But I hope Fiona, and the other little girl, and all her gym mates have a great time, and that they forget that she’s anything other than herself, calling out for her to go faster on the trampoline already, grabbing her to be part of the train because she doesn’t have boy germs, distracting her from following instructions by talking about Paw Patrol, or whatever the trendy show is that week.
Bless you, Heather!
Thank you! You have articulated exactly why I couldn’t understand that “counterargument”. It has been bothering me for a while now and I just couldn’t put it into words.
Thank you so much.
Beautiful, as always.
I found your blog after listening to the One in a Million Baby podcast. Your writing is wonderful and this post particularly spoke to the dismay and sadness I’ve felt about the election that goes far beyond policy disagreements. As far as preschoolers go, I think sometimes we hesitate to point out difference in conversations with our kids, whether we are talking about race or ability, as though stating the obvious ways in which people are all different might be inherently offensive. I’m working on talking to my four-year-old about difference and inclusion and it feels not only like parenting but also like the most important kind of political activism I can do right now.

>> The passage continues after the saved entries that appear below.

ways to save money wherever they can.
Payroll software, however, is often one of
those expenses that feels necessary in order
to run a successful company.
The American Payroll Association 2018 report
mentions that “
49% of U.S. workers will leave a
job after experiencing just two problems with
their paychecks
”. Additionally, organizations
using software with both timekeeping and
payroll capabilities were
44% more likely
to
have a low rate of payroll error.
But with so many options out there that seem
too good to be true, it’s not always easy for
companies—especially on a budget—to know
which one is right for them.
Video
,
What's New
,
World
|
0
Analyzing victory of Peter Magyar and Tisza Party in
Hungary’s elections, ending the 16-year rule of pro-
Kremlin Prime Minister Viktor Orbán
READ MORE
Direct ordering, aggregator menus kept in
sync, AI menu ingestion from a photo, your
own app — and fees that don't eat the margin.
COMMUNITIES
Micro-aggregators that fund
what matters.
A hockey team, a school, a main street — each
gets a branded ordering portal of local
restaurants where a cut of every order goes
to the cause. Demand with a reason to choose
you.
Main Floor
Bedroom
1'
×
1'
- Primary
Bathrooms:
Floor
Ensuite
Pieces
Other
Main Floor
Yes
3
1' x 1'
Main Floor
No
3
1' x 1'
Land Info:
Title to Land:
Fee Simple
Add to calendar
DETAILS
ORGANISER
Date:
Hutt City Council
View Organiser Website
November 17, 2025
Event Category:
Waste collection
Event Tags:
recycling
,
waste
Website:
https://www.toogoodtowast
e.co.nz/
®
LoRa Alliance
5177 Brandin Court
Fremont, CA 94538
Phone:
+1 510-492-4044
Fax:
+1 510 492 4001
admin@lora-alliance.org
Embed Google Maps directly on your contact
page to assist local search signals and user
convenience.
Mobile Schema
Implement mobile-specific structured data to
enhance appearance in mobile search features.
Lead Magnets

This is beautiful, Brooke. Thank you.
Thank you for your blog, its been buoying me for months now. As today is MLK day, and as I am equally afraid of the bully about to be president, I’ll share some recent experiences of hope. My daughter is 17 months old and has recently gotten a gait trainer. We live in a small-ish apartment with no yard on a hilly street with jagged sidewalks, so in order to give her fun opportunities to use it, we’ve been taking her out to parks and plazas and other public spaces. Out of necessity, I frequently need her to get from a curbside parking space to the park or plaza in question in her gait trainer, and so she’s been doing a lot of walking on city sidewalks. Both on the sidewalks and in the parks and playgrounds, we get lots of friendly and interested questions from curious little kids and lots just coming up to say hi. I think it’s been as amazing an experience for me as it has for my little girl, who is suddenly face-to-face with other little people she’s previously only seen from her stroller or my arms. I know that at some point, she will have her first rejection experience, but I was super nervous about taking her out in the gait trainer, and I am encouraged about humanity by how well it’s gone.
Fiona and her mama have got guts and grace! Keep up the tumbling and sharing with us – I’m so glad to be part of this.